Al terminare del decennio ottanta del Novecento, negli Usa, allorché più di mille casse di risparmio fallirono, si diede vita a una agenzia che rilevò i cosiddetti toxic assets alle banche in crisi e ne riformulò, dove possibile, la struttura. Ciò consentì al bilancio statale statunitense di ripagare al 60-70% le spese sostenute con quella sorta di “pubblicizzazione” delle sofferenze bancarie.
Il piano Paulson, presentato nei nostri giorni più cupi della crisi d’instabilità finanziaria, riproponeva su vastissima scala quella ricetta. La Federal Reserve era d’ accordo: ciò avrebbe costretto le banche Usa a disvelare tutti i loro arcani imperi bilancistici, a compiere un’operazione di straordinaria chiarezza e avrebbe posto le basi per un risanamento “da buona governance” che avrebbe indicato al mondo una via di fuoriuscita possibile dall’ instabilità finanziaria. E ciò senza procedere a una vera e propria nazionalizzazione, non solo degli assets pericolosi, ma dell’ intero o di parte del capitale bancario.
Questa via è stata battuta politicamente dall’accoppiata anglogermanica inusitata e veramente imprevista Gordon-Merkel: entrambi leader sotto l’incombere di una prova elettorale difficilissima, e protesi, quindi, a soffocare ogni pericolo d’instabilità crescente (come era inevitabile per un breve periodo iniziale con la soluzione Paulson) e a stimolare nel contempo un consenso elettorale che si fondasse sull’eliminazione del panico finanziario in forma definitiva.
Questo processo di consolidamento e di parziale risoluzione temporanea della crisi finanziaria mondiale avviene al prezzo di una distorsione della concorrenza assai grave, soprattutto a causa dell’assenza di una cultura della governance nella maggior parte degli istituti e nel reticolo di intrecci siamesi e, in definitiva, nel grumo di conflitti di interessi che ne derivano. Ma l’intervento dello Stato che si delinea in tutti i provvedimenti annunciati via via su scala mondiale per dar soluzione alla crisi, non è affatto una forma di neo socialismo. Lo Stato agisce, sì, ma sotto le spoglie del neo-patrimonialismo. I salvataggi previsti “via nazionalizzazione” hanno posto su nuove basi la questione del rapporto tra economia e politica. Essa è esplosa in tutto il mondo con una forza imprevista. Sembra che la quintessenza del capitalismo anglosassone, ossia la contendibilità della proprietà, abbia perso la sua spinta propulsiva. Ma, a ben vedere, non si tratta dell’inizio di una nuova era della proprietà collettiva. Si tratta invece della creazione di un nuovo capitalismo politico, ossia di una proprietà dei beni controllata dalle classi politiche.
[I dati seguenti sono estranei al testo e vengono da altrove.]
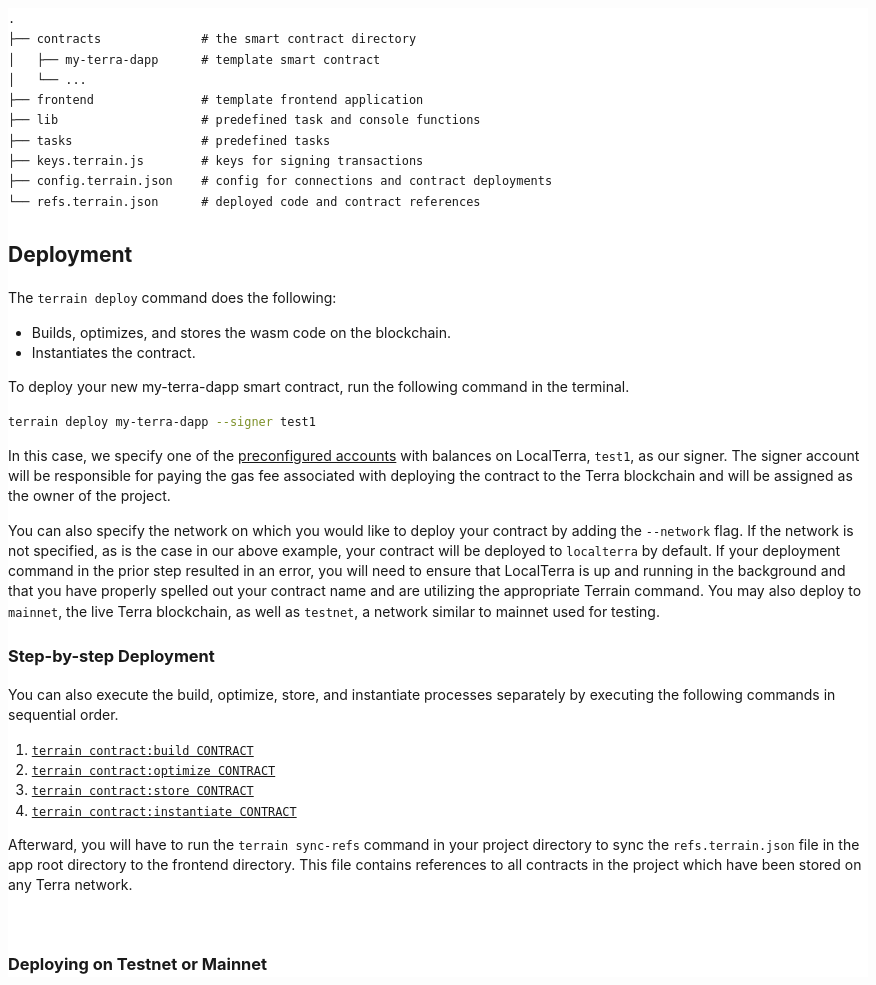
 ```
.
├── contracts              # the smart contract directory
│   ├── my-terra-dapp      # template smart contract
│   └── ...
├── frontend               # template frontend application
├── lib                    # predefined task and console functions
├── tasks                  # predefined tasks
├── keys.terrain.js        # keys for signing transactions
├── config.terrain.json    # config for connections and contract deployments
└── refs.terrain.json      # deployed code and contract references
```

## Deployment

The `terrain deploy` command does the following:

- Builds, optimizes, and stores the wasm code on the blockchain.
- Instantiates the contract.

To deploy your new my-terra-dapp smart contract, run the following command in the terminal.

```sh
terrain deploy my-terra-dapp --signer test1
```

In this case, we specify one of the <a href="https://github.com/terra-money/LocalTerra#accounts" target="_blank">preconfigured accounts</a> with balances on LocalTerra, `test1`, as our signer. The signer account will be responsible for paying the gas fee associated with deploying the contract to the Terra blockchain and will be assigned as the owner of the project.

You can also specify the network on which you would like to deploy your contract by adding the `--network` flag. If the network is not specified, as is the case in our above example, your contract will be deployed to `localterra` by default. If your deployment command in the prior step resulted in an error, you will need to ensure that LocalTerra is up and running in the background and that you have properly spelled out your contract name and are utilizing the appropriate Terrain command. You may also deploy to `mainnet`, the live Terra blockchain, as well as `testnet`, a network similar to mainnet used for testing.

### Step-by-step Deployment

You can also execute the build, optimize, store, and instantiate processes separately by executing the following commands in sequential order.
1. [`terrain contract:build CONTRACT`](#terrain-contractbuild-contract)
2. [`terrain contract:optimize CONTRACT`](#terrain-contractoptimize-contract)
3. [`terrain contract:store CONTRACT`](#terrain-contractstore-contract)
4. [`terrain contract:instantiate CONTRACT`](#terrain-contractinstantiate-contract)

Afterward, you will have to run the `terrain sync-refs` command in your project directory to sync the `refs.terrain.json` file in the app root directory to the frontend directory. This file contains references to all contracts in the project which have been stored on any Terra network.

<br/>

### Deploying on Testnet or Mainnet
Spaventate dalle liberalizzazioni e dalle privatizzazioni, e anche da un’ondata di antipolitica classista che ha favorito solo quella parte di esse che poteva autosostenersi grazie alle ricchezze proprie, le classi politiche di questo nuovo secolo si sono immediatamente ricompattate per creare un nuovo “Stato imprenditore finanziario” che non potrà che far dilagare nuovamente la diade Stato-mercato che tanti danni ha arrecato al sistema della crescita e allo sviluppo. Si rischia in tal modo di schiacciare il terzo attore che non a caso ha evitato l’instabilità in cui siamo immersi: il principio e la praxis della comunità, che opera anche nell’intermediazione finanziaria. Parlo di tutte quelle forme proprietarie della sussidiarietà, come la cooperazione di credito, il not for profit, le imprese morali. Questa soluzione della crisi minaccia tutto un mondo che stava rinnovandosi e lo sottopone a un pesante attacco istituzionale. Ma esso vincerà culturalmente: e sarà proprio questa errata risposta a farne risaltare la benefica alterità contro gli autori del massacro degli innocenti.